99.1% of residents lived in urban areas, while 0.9% lived in rural areas.

There were 1,434 households in Sparks, of which 46.7% had children under the age of 18 living in them. Of all households, 49.7% were married-couple households, 17.0% were households with a male householder and no spouse or partner present, and 28.3% were households with a female householder and no spouse or partner present. About 18.2% of all households were made up of individuals and 7.1% had someone living alone who was 65 years of age or older.

There were 808 families residing in the CDP.

There were 1,576 housing units, of which 9.0% were vacant. The homeowner vacancy rate was 0.9% and the rental vacancy rate was 5.4%.

===2000 census===
As of the census of 2000, there were 2,974 people, 718 households, and 654 families residing in the CDP. The population density was 2,214.0 PD/sqmi. There were 793 housing units at an average density of 590.3 /sqmi. The racial makeup of the CDP was 70.75% White, 0.17% Native American, 0.17% Asian, 28.11% from other races, and 0.81% from two or more races. Hispanic or Latino of any race were 99.46% of the population.

There were 718 households, out of which 67.7% had children under the age of 18 living with them, 69.1% were married couples living together, 15.9% had a female householder with no husband present, and 8.8% were non-families. 7.4% of all households were made up of individuals, and 2.2% had someone living alone who was 65 years of age or older. The average household size was 4.14 and the average family size was 4.37.

In the CDP, the population was spread out, with 42.8% under the age of 18, 11.9% from 18 to 24, 27.6% from 25 to 44, 13.5% from 45 to 64, and 4.2% who were 65 years of age or older. The median age was 22 years. For every 100 females, there were 95.4 males. For every 100 females age 18 and over, there were 92.1 males.
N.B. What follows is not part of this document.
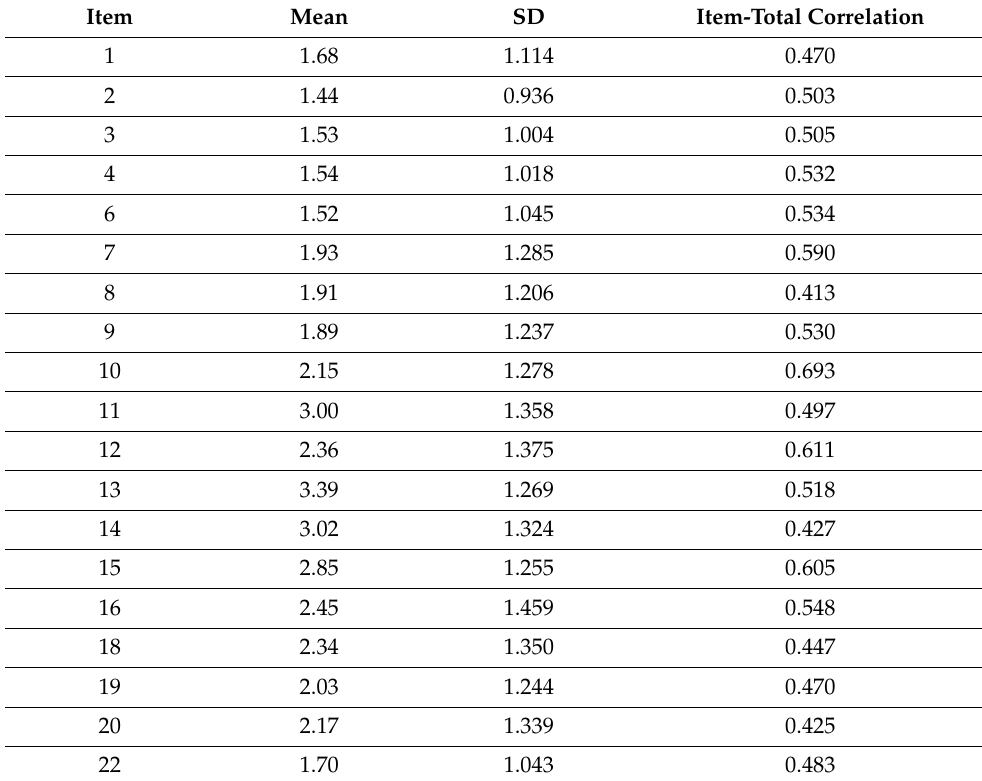
Table 4. Mean, standard deviation, and item–total correlation for the items of the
The median income for a household in the CDP was $21,964, and the median income for a family was $24,286. Males had a median income of $15,897 versus $14,395 for females. The per capita income for the CDP was $6,068. About 34.1% of families and 38.0% of the population were below the poverty line, including 42.3% of those under age 18 and 60.2% of those age 65 or over.
==Education==
Sparks is in the Socorro Independent School District.

The zoned schools are: Mission Ridge Elementary School, Desert Wind Middle School, and Eastlake High School.